* [THE TASK]: Exclude the pictures and transcribe the rest of the data below exactly.

Saved data entries:

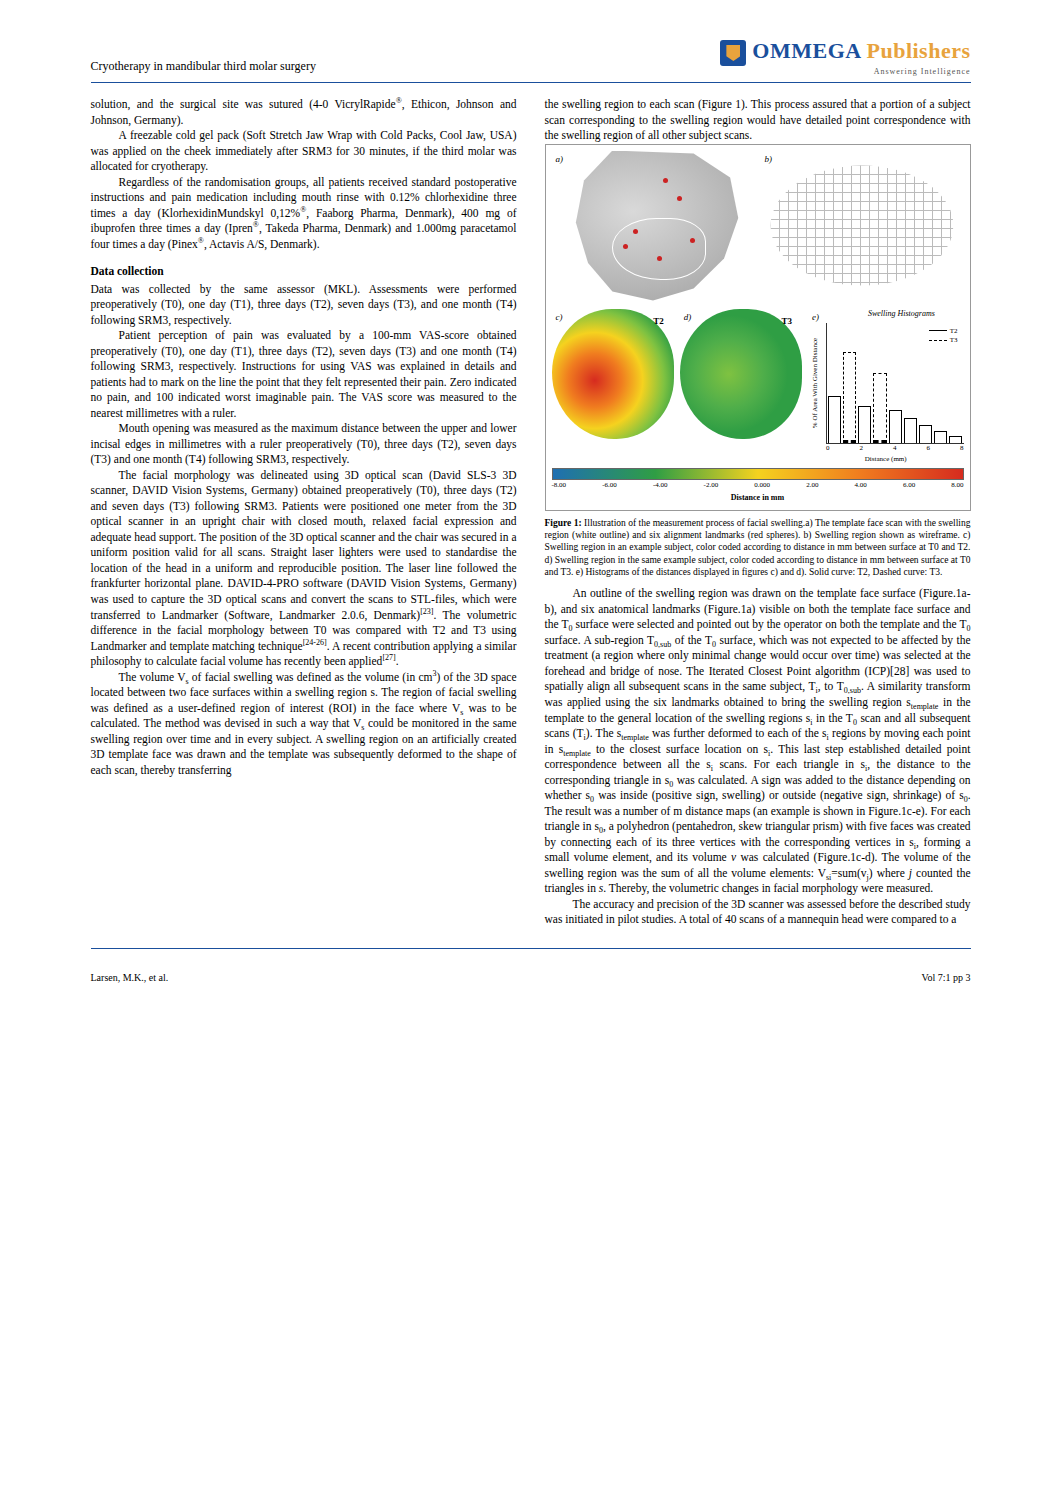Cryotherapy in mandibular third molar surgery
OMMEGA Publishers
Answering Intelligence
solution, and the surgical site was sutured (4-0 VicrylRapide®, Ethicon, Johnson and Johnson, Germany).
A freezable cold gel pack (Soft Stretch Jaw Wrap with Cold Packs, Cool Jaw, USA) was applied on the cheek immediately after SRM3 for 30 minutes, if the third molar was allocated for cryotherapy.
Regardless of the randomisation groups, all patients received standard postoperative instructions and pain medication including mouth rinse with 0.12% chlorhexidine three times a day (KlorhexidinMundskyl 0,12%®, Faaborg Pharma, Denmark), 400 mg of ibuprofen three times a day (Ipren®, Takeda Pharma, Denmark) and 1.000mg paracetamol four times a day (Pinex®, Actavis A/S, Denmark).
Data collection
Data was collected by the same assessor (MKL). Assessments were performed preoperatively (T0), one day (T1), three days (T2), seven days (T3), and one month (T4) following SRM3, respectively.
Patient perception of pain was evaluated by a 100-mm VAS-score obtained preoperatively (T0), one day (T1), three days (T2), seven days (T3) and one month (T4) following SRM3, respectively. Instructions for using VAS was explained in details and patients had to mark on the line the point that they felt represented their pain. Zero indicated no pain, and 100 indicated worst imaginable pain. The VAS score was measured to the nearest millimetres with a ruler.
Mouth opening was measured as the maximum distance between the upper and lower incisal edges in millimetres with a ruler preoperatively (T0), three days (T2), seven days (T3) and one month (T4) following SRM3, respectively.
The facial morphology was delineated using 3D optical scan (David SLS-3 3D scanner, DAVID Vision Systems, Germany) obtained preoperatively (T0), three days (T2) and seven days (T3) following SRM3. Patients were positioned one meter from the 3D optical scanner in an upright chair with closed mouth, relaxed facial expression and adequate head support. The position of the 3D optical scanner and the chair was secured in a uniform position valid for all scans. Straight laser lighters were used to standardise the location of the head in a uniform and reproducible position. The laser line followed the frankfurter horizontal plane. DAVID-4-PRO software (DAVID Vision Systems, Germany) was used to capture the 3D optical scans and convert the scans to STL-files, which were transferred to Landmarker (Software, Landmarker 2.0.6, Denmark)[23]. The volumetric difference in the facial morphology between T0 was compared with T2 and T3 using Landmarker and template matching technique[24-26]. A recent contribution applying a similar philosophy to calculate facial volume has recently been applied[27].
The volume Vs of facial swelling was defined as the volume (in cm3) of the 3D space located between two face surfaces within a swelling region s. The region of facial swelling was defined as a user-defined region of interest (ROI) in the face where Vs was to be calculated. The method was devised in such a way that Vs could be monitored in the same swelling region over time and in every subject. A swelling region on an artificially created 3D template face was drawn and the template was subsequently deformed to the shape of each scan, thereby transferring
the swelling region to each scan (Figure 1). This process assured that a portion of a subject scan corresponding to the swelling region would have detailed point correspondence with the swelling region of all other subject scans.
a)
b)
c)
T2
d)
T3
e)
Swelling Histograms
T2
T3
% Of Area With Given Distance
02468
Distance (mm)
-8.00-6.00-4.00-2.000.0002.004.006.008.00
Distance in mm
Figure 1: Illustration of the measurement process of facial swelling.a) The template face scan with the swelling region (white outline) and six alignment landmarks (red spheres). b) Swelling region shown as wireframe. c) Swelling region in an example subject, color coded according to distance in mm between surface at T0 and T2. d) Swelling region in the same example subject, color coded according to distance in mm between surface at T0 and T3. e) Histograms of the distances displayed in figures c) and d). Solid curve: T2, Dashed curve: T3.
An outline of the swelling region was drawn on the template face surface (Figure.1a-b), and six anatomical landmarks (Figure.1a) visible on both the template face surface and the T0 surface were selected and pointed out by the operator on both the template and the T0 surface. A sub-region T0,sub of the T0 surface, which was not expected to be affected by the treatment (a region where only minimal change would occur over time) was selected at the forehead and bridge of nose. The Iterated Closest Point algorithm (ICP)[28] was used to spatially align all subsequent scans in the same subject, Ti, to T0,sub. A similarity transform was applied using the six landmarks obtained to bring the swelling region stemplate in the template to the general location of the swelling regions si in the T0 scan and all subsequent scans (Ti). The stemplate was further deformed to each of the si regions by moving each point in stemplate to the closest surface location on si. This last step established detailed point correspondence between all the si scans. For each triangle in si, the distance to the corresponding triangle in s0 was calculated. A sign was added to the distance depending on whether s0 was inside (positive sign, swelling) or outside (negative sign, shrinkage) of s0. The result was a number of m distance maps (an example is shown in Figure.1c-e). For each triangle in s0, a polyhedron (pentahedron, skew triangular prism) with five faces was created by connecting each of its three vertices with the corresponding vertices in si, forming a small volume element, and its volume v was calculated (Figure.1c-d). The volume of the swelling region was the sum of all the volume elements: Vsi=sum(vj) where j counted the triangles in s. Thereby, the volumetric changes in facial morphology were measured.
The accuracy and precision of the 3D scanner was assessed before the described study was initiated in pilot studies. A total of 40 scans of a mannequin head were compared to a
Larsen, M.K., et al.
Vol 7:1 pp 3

* [PROBLEM SOLUTION]:
Cryotherapy in mandibular third molar surgery
OMMEGA Publishers
Answering Intelligence
solution, and the surgical site was sutured (4-0 VicrylRapide®, Ethicon, Johnson and Johnson, Germany).
A freezable cold gel pack (Soft Stretch Jaw Wrap with Cold Packs, Cool Jaw, USA) was applied on the cheek immediately after SRM3 for 30 minutes, if the third molar was allocated for cryotherapy.
Regardless of the randomisation groups, all patients received standard postoperative instructions and pain medication including mouth rinse with 0.12% chlorhexidine three times a day (KlorhexidinMundskyl 0,12%®, Faaborg Pharma, Denmark), 400 mg of ibuprofen three times a day (Ipren®, Takeda Pharma, Denmark) and 1.000mg paracetamol four times a day (Pinex®, Actavis A/S, Denmark).
Data collection
Data was collected by the same assessor (MKL). Assessments were performed preoperatively (T0), one day (T1), three days (T2), seven days (T3), and one month (T4) following SRM3, respectively.
Patient perception of pain was evaluated by a 100-mm VAS-score obtained preoperatively (T0), one day (T1), three days (T2), seven days (T3) and one month (T4) following SRM3, respectively. Instructions for using VAS was explained in details and patients had to mark on the line the point that they felt represented their pain. Zero indicated no pain, and 100 indicated worst imaginable pain. The VAS score was measured to the nearest millimetres with a ruler.
Mouth opening was measured as the maximum distance between the upper and lower incisal edges in millimetres with a ruler preoperatively (T0), three days (T2), seven days (T3) and one month (T4) following SRM3, respectively.
The facial morphology was delineated using 3D optical scan (David SLS-3 3D scanner, DAVID Vision Systems, Germany) obtained preoperatively (T0), three days (T2) and seven days (T3) following SRM3. Patients were positioned one meter from the 3D optical scanner in an upright chair with closed mouth, relaxed facial expression and adequate head support. The position of the 3D optical scanner and the chair was secured in a uniform position valid for all scans. Straight laser lighters were used to standardise the location of the head in a uniform and reproducible position. The laser line followed the frankfurter horizontal plane. DAVID-4-PRO software (DAVID Vision Systems, Germany) was used to capture the 3D optical scans and convert the scans to STL-files, which were transferred to Landmarker (Software, Landmarker 2.0.6, Denmark)[23]. The volumetric difference in the facial morphology between T0 was compared with T2 and T3 using Landmarker and template matching technique[24-26]. A recent contribution applying a similar philosophy to calculate facial volume has recently been applied[27].
The volume Vs of facial swelling was defined as the volume (in cm3) of the 3D space located between two face surfaces within a swelling region s. The region of facial swelling was defined as a user-defined region of interest (ROI) in the face where Vs was to be calculated. The method was devised in such a way that Vs could be monitored in the same swelling region over time and in every subject. A swelling region on an artificially created 3D template face was drawn and the template was subsequently deformed to the shape of each scan, thereby transferring
the swelling region to each scan (Figure 1). This process assured that a portion of a subject scan corresponding to the swelling region would have detailed point correspondence with the swelling region of all other subject scans.
a)
b)
c)
T2
d)
T3
e)
Swelling Histograms
T2
T3
% Of Area With Given Distance
02468
Distance (mm)
-8.00-6.00-4.00-2.000.0002.004.006.008.00
Distance in mm
Figure 1: Illustration of the measurement process of facial swelling.a) The template face scan with the swelling region (white outline) and six alignment landmarks (red spheres). b) Swelling region shown as wireframe. c) Swelling region in an example subject, color coded according to distance in mm between surface at T0 and T2. d) Swelling region in the same example subject, color coded according to distance in mm between surface at T0 and T3. e) Histograms of the distances displayed in figures c) and d). Solid curve: T2, Dashed curve: T3.
An outline of the swelling region was drawn on the template face surface (Figure.1a-b), and six anatomical landmarks (Figure.1a) visible on both the template face surface and the T0 surface were selected and pointed out by the operator on both the template and the T0 surface. A sub-region T0,sub of the T0 surface, which was not expected to be affected by the treatment (a region where only minimal change would occur over time) was selected at the forehead and bridge of nose. The Iterated Closest Point algorithm (ICP)[28] was used to spatially align all subsequent scans in the same subject, Ti, to T0,sub. A similarity transform was applied using the six landmarks obtained to bring the swelling region stemplate in the template to the general location of the swelling regions si in the T0 scan and all subsequent scans (Ti). The stemplate was further deformed to each of the si regions by moving each point in stemplate to the closest surface location on si. This last step established detailed point correspondence between all the si scans. For each triangle in si, the distance to the corresponding triangle in s0 was calculated. A sign was added to the distance depending on whether s0 was inside (positive sign, swelling) or outside (negative sign, shrinkage) of s0. The result was a number of m distance maps (an example is shown in Figure.1c-e). For each triangle in s0, a polyhedron (pentahedron, skew triangular prism) with five faces was created by connecting each of its three vertices with the corresponding vertices in si, forming a small volume element, and its volume v was calculated (Figure.1c-d). The volume of the swelling region was the sum of all the volume elements: Vsi=sum(vj) where j counted the triangles in s. Thereby, the volumetric changes in facial morphology were measured.
The accuracy and precision of the 3D scanner was assessed before the described study was initiated in pilot studies. A total of 40 scans of a mannequin head were compared to a
Larsen, M.K., et al.
Vol 7:1 pp 3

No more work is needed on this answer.